La justice française a définitivement confirmé jeudi la responsabilité du certificateur allemand TÜV dans l'affaire des prothèses mammaires PIP trafiquées, un nouveau pas vers l'indemnisation de dizaines de milliers de femmes victimes à travers le monde. Saisie sur quatre décisions en appel rendues par plusieurs tribunaux français dans différents volets de cette affaire qui a éclaté en 2010, la Cour de cassation, plus haute juridiction de l'ordre judiciaire du pays, a confirmé le point central de plusieurs de ces décisions.
« La société TÜV Rheinland (...) a manqué à ses obligations de contrôle, de prudence et de vigilance dans l'exercice de sa mission professionnelle, la responsabilité professionnelle de la société TÜV Rheinland France est avérée », écrivent les magistrats dans leurs arrêts consultés par l'AFP, ce qui rend cette décision définitive. Ils ont par ailleurs cassé partiellement plusieurs de ces jugements, notamment la limitation par la cour d'appel de Paris de la responsabilité de TÜV à une période allant du 1er septembre 2006 au 6 avril 2010. Cette limitation avait conduit à débouter plusieurs centaines de plaignantes (colombiennes, vénézuéliennes et anglaises notamment) de leurs demandes de dédommagements.
Pied d'égalité
Elle a enfin cassé dans sa totalité une décision de la cour d'appel de Versailles rejetant les demandes d'indemnisations de plus de 200 femmes, domiciliées en Suède. Pour les parties des différents jugements cassées, la Cour de cassation a renvoyé toutes les affaires devant la cour d'appel de Lyon, qui hérite donc de ces dossiers devenus tentaculaires.

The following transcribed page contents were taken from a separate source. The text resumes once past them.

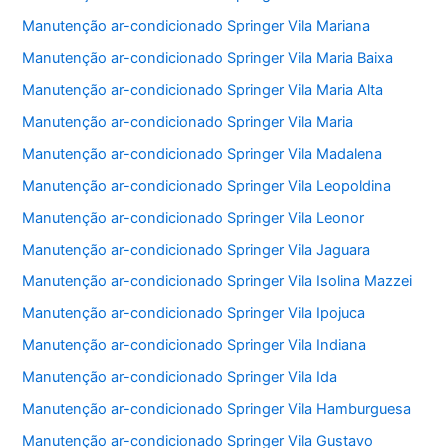
Manutenção ar-condicionado Springer Vila Mariana
Manutenção ar-condicionado Springer Vila Maria Baixa
Manutenção ar-condicionado Springer Vila Maria Alta
Manutenção ar-condicionado Springer Vila Maria
Manutenção ar-condicionado Springer Vila Madalena
Manutenção ar-condicionado Springer Vila Leopoldina
Manutenção ar-condicionado Springer Vila Leonor
Manutenção ar-condicionado Springer Vila Jaguara
Manutenção ar-condicionado Springer Vila Isolina Mazzei
Manutenção ar-condicionado Springer Vila Ipojuca
Manutenção ar-condicionado Springer Vila Indiana
Manutenção ar-condicionado Springer Vila Ida
Manutenção ar-condicionado Springer Vila Hamburguesa
Manutenção ar-condicionado Springer Vila Gustavo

Olivier Aumaître, avocat de quelque 15 000 victimes concernées, s'est réjoui de ce que « la Cour de cassation confirme le principe de la responsabilité de TÜV et le processus d'indemnisation qui se poursuit normalement pour les victimes ».
« Ces décisions vont permettre d'unifier les décisions rendues pour que toutes les victimes soient sur un pied d'égalité », a ajouté l'avocat dans un communiqué. Il a toutefois regretté auprès de l'AFP que les affaires soient confiées à une nouvelle juridiction n'ayant pas encore connaissance de ces affaires. « C'est évidemment un développement, mais ces arrêts ne mettent pas un terme au débat », a estimé de son côté l'avocate de TÜV Christelle Coslin. « De notre point de vue ces arrêts posent beaucoup plus de questions qu'ils n'apportent de réponses », a-t-elle dit à l'AFP, soulignant que « beaucoup de choses vont devoir être rediscutées » et que « des milliers d'expertises individuelles (sont toujours) en cours ».
« Le grand absent c'est PIP, on vient chercher une entreprise qui vient valider les procédures industrielles (TÜV), alors que c'est PIP qui a commis la tromperie » a-t-elle regretté. Le fondateur de l'entreprise PIP, Jean-Claude Mas, a été condamné en appel en 2016 à quatre ans d'emprisonnement et 75 000 euros d'amende pour fraude aggravée et escroquerie à l'égard de TÜV. Mais son décès en 2019 a mis fin aux poursuites concernant la société basée dans la Var, liquidée après que le scandale eut éclaté.
Un million de prothèses écoulées
La fraude avait été découverte à la suite d'un contrôle de l'Agence nationale de sécurité du médicament et des produits de santé en mars 2010. Les implants de la société présentaient un taux anormal de rupture et ils étaient remplis, par souci d'économie, avec un gel non conforme, artisanal et bon marché, à la place du gel en silicone requis.
TÜV avait apporté la certification des prothèses avant leur commercialisation, puis avait réalisé treize contrôles dans les locaux de PIP entre octobre 1997 et janvier 2010, sans jamais constater de manquements à la réglementation. Au total, près d'un million de ces prothèses défectueuses ont été écoulées dans le monde entre 2001 et 2010 et le nombre de victimes a été évalué à 400 000, principalement en Amérique latine.
Après le scandale, plus de la moitié des 30 000 porteuses françaises avaient fait retirer leurs implants. Parmi elles, 7 500 avaient connu un événement indésirable (dysfonctionnement, épanchement du gel, infection ou inflammation), selon un bilan des autorités de santé en 2015. Plusieurs vagues de victimes se sont successivement tournées vers la justice ces dernières années.